Thursday, January 15, 2009

Top 5 List Of What Not To Do When Building Links To Your Site

Top 5 list of what not to do when building back links to your website.

Building links to a web site has become a lost art over the years. Recent developments in the Internet Marketing world, like the emergence and development of automated submission programs, the overwhelming amount of black-hat and immoral link building tactics, and other factors has made it appear that, when it comes to search engine marketing, the mentality of “the easier the better” is the right one to have.

This, however, couldn’t be further from the truth.

Google and other search engines do take note of what tactics you or your search engine marketing company are using when promoting your website and attempting to improve traffic and lead conversion. And when they notice things like duplicate content, link farming and spamming for links, and other tactics that have been frowned upon in the past, your site will be penalized. Here are the top of what not to do when building links to your website:

5. Mass directory submissions.

Google and other search engines have all but stated that non-niche directory sites that anyone with an internet connection can submit to are low on the totem pole. Even worse than submitting to them: submitting to all of them at once, all with the same descriptions and titles. If you go the directory route, take the time to make them unique, usually five at a time.

4. Focusing all of your link builidng efforts on blog commenting.

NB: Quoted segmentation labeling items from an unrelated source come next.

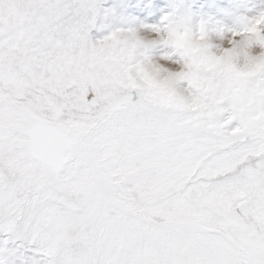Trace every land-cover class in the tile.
I'll return each instance as SVG.
<instances>
[{
  "label": "snow or ice",
  "instance_id": "snow-or-ice-1",
  "mask_svg": "<svg viewBox=\"0 0 264 264\" xmlns=\"http://www.w3.org/2000/svg\"><path fill=\"white\" fill-rule=\"evenodd\" d=\"M162 5L0 0V264H264V11Z\"/></svg>",
  "mask_w": 264,
  "mask_h": 264
},
{
  "label": "clouds",
  "instance_id": "clouds-1",
  "mask_svg": "<svg viewBox=\"0 0 264 264\" xmlns=\"http://www.w3.org/2000/svg\"><path fill=\"white\" fill-rule=\"evenodd\" d=\"M201 2L209 3V0H163L162 8L163 10L171 11L172 7L177 3H180L184 6H189V7H192L193 5H195L196 6L195 12L193 15V20H192L193 26H197L199 24L200 19L203 18L206 20L211 19L213 24H216V22H219V25L223 27L236 26L242 21L243 18L245 17L255 18L259 16L261 11H264V0H253L252 8H247L245 6H242L240 0H228L229 4L231 5L230 15L228 17L230 22L226 23L224 22V18H216V16L214 15H208L206 12L201 11L199 8V4ZM215 2L216 0H212V3H215ZM261 27L262 29H264V25H262ZM141 32H143V30H141ZM159 36L160 34L157 33L156 37L159 38ZM212 36H213L215 43H217L218 45H223L226 41L232 38L231 35L227 31L224 32L223 39L216 37L215 33H213ZM175 38L180 41L184 40V37L180 35L176 36ZM154 59L157 63L162 64V65H168L172 67L176 66V61L164 59V57L159 54H157L154 57Z\"/></svg>",
  "mask_w": 264,
  "mask_h": 264
},
{
  "label": "rangeland",
  "instance_id": "rangeland-1",
  "mask_svg": "<svg viewBox=\"0 0 264 264\" xmlns=\"http://www.w3.org/2000/svg\"><path fill=\"white\" fill-rule=\"evenodd\" d=\"M209 1H211V2L205 3V4H199L200 10L206 12L208 15H214V16H216V18H224V22H226V23L230 22L228 17L230 15L231 5L229 4L228 0H216L215 3H212V0H209ZM240 2L242 4V6H245L247 8L253 7V0H240ZM193 7H196V6L193 5ZM140 17H142V16H140ZM143 19H144V17H143ZM149 19H150V17H149Z\"/></svg>",
  "mask_w": 264,
  "mask_h": 264
},
{
  "label": "bare ground",
  "instance_id": "bare-ground-1",
  "mask_svg": "<svg viewBox=\"0 0 264 264\" xmlns=\"http://www.w3.org/2000/svg\"><path fill=\"white\" fill-rule=\"evenodd\" d=\"M143 2H144V0H134V2H132V0H124V10H125L126 13H128L130 15H136L135 13H132L131 9L133 7L140 6V4L143 3ZM209 2H211V1H209ZM200 4H205V3L201 2ZM137 18H139V19L142 18L143 19V16L142 17L138 16Z\"/></svg>",
  "mask_w": 264,
  "mask_h": 264
}]
</instances>
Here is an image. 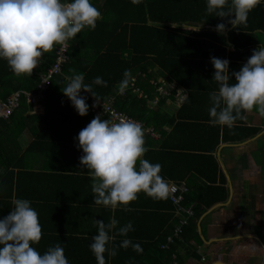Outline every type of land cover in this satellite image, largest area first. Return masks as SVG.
I'll return each instance as SVG.
<instances>
[{
	"label": "trees",
	"instance_id": "1",
	"mask_svg": "<svg viewBox=\"0 0 264 264\" xmlns=\"http://www.w3.org/2000/svg\"><path fill=\"white\" fill-rule=\"evenodd\" d=\"M129 2L131 0H104V5L98 8L102 15L95 29L85 28L67 41L66 62L60 74L48 80L38 113L30 114L33 106L21 95L18 107L7 119L0 120V159L4 153L2 141L12 138L17 144L23 131L34 134L33 148L40 149L43 143L58 146V141L63 140V147L69 144L75 155L80 154L82 151L77 148L74 138L89 123L92 114L88 111L85 116L78 115L60 89L67 83L65 78L73 72L83 73L85 83L100 76L107 81L106 87L93 86L100 101L111 100L115 111L143 123L144 128H153L158 134L157 138H152L144 133L148 151L143 158L150 163H159V174L165 180L177 184L185 181L187 191L182 205L192 209L193 218L182 227L180 236L185 242L192 239L200 243L196 222L210 206L226 198V190L214 185L218 169L213 153L220 141H241L254 135L257 129L244 127L242 118L231 128L210 125L208 110L199 116L186 115L191 104L197 103L199 98H204L206 107L210 108L209 93L217 90V84L212 80L214 68L210 57L225 59L227 44L222 35L215 36L214 32L181 33L178 27L171 28L165 23L177 24L191 16L208 26L224 23L225 29L229 30V42L244 48L256 31L264 34V3L248 14L246 25L233 28L228 23L229 17H216L215 13L206 11V0H146L141 5L142 10L126 6ZM92 3L96 1L92 0ZM230 6L229 0L225 10ZM54 46L38 60L30 75L13 74L7 62L0 59V101H5L16 91L36 90L40 77L55 60ZM228 61L229 73L239 71L242 64L230 57ZM125 69L130 72L129 84L134 80L133 88L137 92H133L129 84L123 94L118 92ZM169 84L185 91L186 98L179 102L175 97L176 89H171L168 95H158L159 88L166 89ZM81 95L87 98L88 105L94 99L83 90ZM173 102L179 105L175 114L163 110ZM100 117L109 119L108 115ZM0 174V206L8 215L12 203L6 201L20 197L21 187L14 184L12 171ZM187 175L190 178L187 179ZM164 208L174 209L168 199H164ZM133 211L137 213L140 209ZM166 235L161 238L162 244Z\"/></svg>",
	"mask_w": 264,
	"mask_h": 264
},
{
	"label": "crops",
	"instance_id": "2",
	"mask_svg": "<svg viewBox=\"0 0 264 264\" xmlns=\"http://www.w3.org/2000/svg\"><path fill=\"white\" fill-rule=\"evenodd\" d=\"M95 1L97 8L104 5V0ZM145 1L131 0L126 6L142 10L141 5ZM165 25L178 27L181 33L208 31L214 32L215 36L222 35L227 44L225 59L234 58L237 64L242 65L254 49L264 44V34L256 31L248 48L235 46L229 42L228 29L218 33L216 27L195 21L192 16L180 23ZM206 103L204 98H199L197 103L191 104L186 115L204 114L208 110ZM178 107L173 102L163 110L175 114ZM40 108V105L33 107L30 114L38 113ZM242 125L255 128L257 132L237 142L220 141L213 153L218 169L214 185L226 190V198L215 203L220 205L196 222L201 242L192 239L185 242L180 234L166 250L160 248L161 238L164 234L169 236L177 225L179 218L174 209H165L164 199H154L143 192L138 193L137 199L127 206L96 205L87 170L79 163L83 153L75 155V150L68 143V147L62 146L63 140L58 141L61 143L58 146L43 143L39 149L33 148L32 142L36 139L30 132L20 133L17 144L12 138L9 141L4 139L0 173L12 171L14 184L21 187L18 198L28 199L38 213L42 235L32 246L43 253L49 246L60 243L70 264H96L88 247L96 232L94 219L108 223L110 218L118 221L117 228L131 221L134 231L129 232L127 238L139 243L143 251L138 254L131 247L119 248L125 237L116 235L113 243L117 247V255L109 258L105 254L108 264H264V116L255 107L244 111ZM39 128L37 122L36 130ZM186 178H190L189 175ZM179 185L186 187L185 181ZM143 205L149 207L141 208ZM126 207L130 210L126 211ZM136 209L140 211L132 213ZM6 215L7 211L0 206V218Z\"/></svg>",
	"mask_w": 264,
	"mask_h": 264
},
{
	"label": "clouds",
	"instance_id": "3",
	"mask_svg": "<svg viewBox=\"0 0 264 264\" xmlns=\"http://www.w3.org/2000/svg\"><path fill=\"white\" fill-rule=\"evenodd\" d=\"M262 3L264 0H230L231 6L226 11L229 0H206V11L216 17H229L228 23L239 28L246 25L248 14ZM101 15L92 0H0V59L7 62L13 74L30 75L45 52L54 45L65 44L85 28L95 29ZM225 28L224 23H219L215 30L223 33ZM210 63L214 68L212 80L217 84V90L209 93L210 125L231 128L242 118V112L254 107L264 116V44L252 51L239 71L229 73L227 59L210 57ZM123 77L118 86L120 94L129 84V70H124ZM65 79L67 83L60 90L80 116L89 111L81 90L99 102L93 86H107L100 76L85 83L83 73L73 72ZM74 139L83 153L79 163L87 170L96 205L127 206L140 192L159 200L168 197L169 184L159 174L161 165L143 158L148 148L139 122L128 118L113 122L97 115ZM11 203L9 214L0 218V264H70L60 243L49 246L43 253L32 246L41 239L42 230L31 202L14 198ZM117 224L114 218L108 223L94 219L96 232L88 247L96 264H108L105 254L109 258L117 255L113 243L116 235L125 237L119 248L131 247L142 253L140 244L127 238L134 231L132 222L118 228Z\"/></svg>",
	"mask_w": 264,
	"mask_h": 264
},
{
	"label": "built area",
	"instance_id": "4",
	"mask_svg": "<svg viewBox=\"0 0 264 264\" xmlns=\"http://www.w3.org/2000/svg\"><path fill=\"white\" fill-rule=\"evenodd\" d=\"M66 51H67V42L63 45H55L54 47V54H55V60L51 67L46 71V73L40 77L39 83L36 87L35 91H16L13 92L10 96L6 98L5 101H0V120L7 119L10 114L13 112V110L18 107L19 105V99L21 95L24 96L26 102L33 107L37 106L39 104V101L43 98V93L47 88L48 80L55 75L60 74L61 67L63 66V63L66 62ZM134 80H131V83L129 84V88L133 92H137L138 90L133 88ZM171 89H176L175 97L180 102L186 98V92L182 89L176 88L174 84H169L168 88L163 89L159 88L158 92L160 96L168 95ZM96 104V107L93 108L92 105ZM89 111L92 114L90 121L97 115H108L110 120H113V122L118 121L121 118H128L133 121H136L124 113L115 111L112 108V101H96L95 99H92L89 103ZM89 121V122H90ZM139 122V121H137ZM144 130V133L148 134L152 138H157V134L153 130V128H144V124L139 122ZM187 188L183 185L170 183L169 184V194H168V200L171 202V204L174 207V213L178 216V222L177 225L174 227L172 233L166 237L165 242L160 245L161 249L166 250L169 245L179 237V235L182 232V227H184L188 220L190 218H193V211L190 207H184L182 205L183 196L186 193Z\"/></svg>",
	"mask_w": 264,
	"mask_h": 264
},
{
	"label": "water",
	"instance_id": "5",
	"mask_svg": "<svg viewBox=\"0 0 264 264\" xmlns=\"http://www.w3.org/2000/svg\"><path fill=\"white\" fill-rule=\"evenodd\" d=\"M218 205L220 204H214L212 206H210L198 219V222L201 220L202 216L205 215L206 213L210 212L211 210H213L214 208L218 207ZM216 264H221V263H216Z\"/></svg>",
	"mask_w": 264,
	"mask_h": 264
}]
</instances>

If you’re one of those people who think that only dofollow links matter, then you’ve recently realized that blogs allowing dofollow comments are one of the only resources still available. The amount of “link juice” that these comments is debatable, so focusing ALL link building efforts on this technique can be ill-advised. When you do blog commenting, keep it in good taste. Don’t put a long-tail keyword as the name of the commenter, don’t shamelessly self-promote in the text field, and add something relevant to the conversation. In other words: actually read the post before dropping a comment.

3. Submitting your site to non-relevant sites

You may know plenty of friends and colleagues with websites, but submitting your site to these sites which have nothing to do with your product or service offering would be shooting yourself in the foot. When search engine spiders notice that you’re being linked from a site that has nothing to do with yours, you can be penalized.

2. Focusing all of your link building efforts on social bookmarking

This goes back to the mentality mentioned in number four: if everyone can do it, it usually isn’t as effective. There are plenty of sites out there that will help streamline the social bookmarking submission efforts and throw a blog post or article out to a million different social bookmarking sites. Only use the top social bookmarking sites like Digg, StumbleUpon, and other trusted bookmarking sites when using this link building technique, and if you use a number of them, change up the descriptions and titles.

1. Buying links

This seems to be Google and other search engine’s ultimate no-no. It is no secret that a number of sites have been penalized dramatically for buying text links on other sites. Stay away from http://TextLinkAds.com and other link brokers, it may seem like you get what you pay for and that others are having success with this method, but if spiders find a footprint to or from your site and it seems like you have bought links from another site or broker, you can be penalized dramatically.